Bellows is sound, lens is clear, shutter strong like bull. The rest cleaned up very nicely, I did see that part of the mechanical linkage for the shutter release mechanism had popped out of alignment, and that was a simple matter to put the pin back in the hole. This can happen if you press the shutter release while the camera is folded, I did it by accident once on the Baldix. I was originally hesitant to take off the top cap to clean the obvious dirt & dust inside the viewfinder windows but it turned out to be a fairly straightforward task. The round rings surrounding the little windows screw off (you’ll see, they’ve got knurled edges) and then the rest is easy. Not too complicated inside.

Extra Credit

Nice leather case, but adds a lot of weight. So I did the same trick I did with my Kiev 4 case and replaced the rivet with a snap so the top comes off easily. One small note – the rivet is pretty small and close to the case bottom, so there’s not much clearance for the larger snap component. To get around this I trimmed a little slice off the edge of the inside snap base with some tin snips to have a flat side to rest against the bottom of the case. I’m sure you could file it down if you don’t have tin snips.

Tips & Tricks

One, remember to fold up the flipout rangefinder and setting the focus to infinity before closing the camera. Also, though the back door opens with a sliding switch at the handle as per usual, it is not hinged, but pops right off! Actually the removable back thing is true of my other vintage Russian cameras and my large older folders, but for some reason I was surprised enough that at first I thought it was broken.

Speaking of broken, the manual indicates that you must cock the shutter only after changing speeds; e.g., change speeds with the speed ring first, then cock the shutter, or you could damage the shutter. Counter to the advice for most Russian cameras! But I think true of many rim set shutters you see on folding cameras. Also you should only set the self-timer at speeds of 1/100 or slower, faster is not recommended per the manual. I actually don’t recommend ever using the self timer on old mechanical shutters that haven’t been CLA’d, they’re the weak link in the chain that often causes old cameras to jam.

There is a general purpose focus setting as you find on some folders (Agfa, Voigtlander) — the red dot on the focus scale indicates 10 meters and the dot on the f-stop ring indicates 1:11, setting both will give acceptably sharp pictures from 4.5m to infinity.

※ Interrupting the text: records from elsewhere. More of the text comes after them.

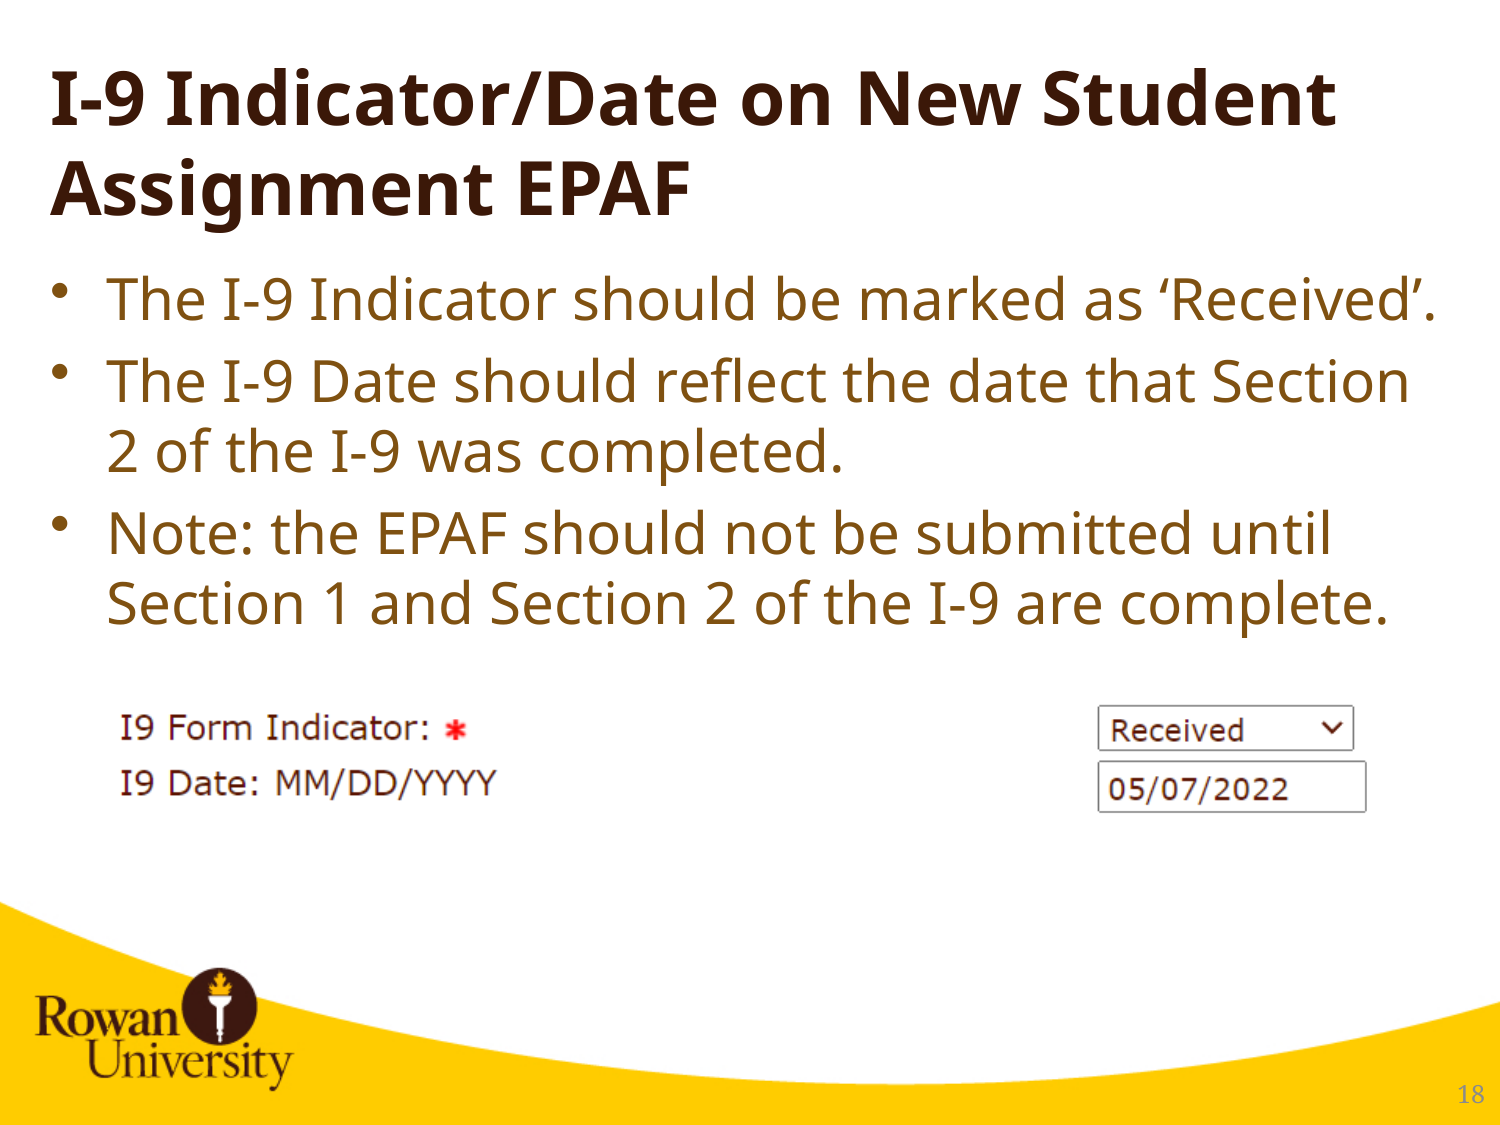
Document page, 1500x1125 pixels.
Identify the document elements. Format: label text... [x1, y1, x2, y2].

slide_number 19 [1162, 1065, 1500, 1125]
title I-9 Indicator/Date on New Student Assignment EPAF [49, 49, 1451, 176]
list The I-9 Indicator should be marked as ‘Received’. The I-9 Date should reflect the date that Section 2 of the I-9 was completed. Note: the EPAF should not be submitted until Section 1 and Section 2 of the I-9 are complete. [49, 262, 1451, 1001]
picture [0, 0, 1500, 1125]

This camera has a double-exposure prevention lock that is working but a little differently than I expected – how I thought it’s supposed to work is that after cocking and firing, the red dot appears next to the shutter release and resets to silver after you wind on sufficiently. My example seems to work the other way, only firing when the red dot appears and locking when it’s clear. I think maybe the red doesn’t mean ‘stop’ as I’m used to seeing, but ‘ready’ as a gun would. Those Soviets!

Moskva Lock

I was lucky to get the (apparently elusive) frame mask with this example, though I’m not likely to use it – I have enough 6×6 format cameras, I would use the Baldix before this one if I was going to shoot 6×6. The mask is a thin metal thing that aligns with some bumps and presses into place at the film plane. It is easy to bend when removing, so be careful. You could probably even cut yourself on it, come to think of it. If yours is missing you can get a new replacment at rafcamera.com.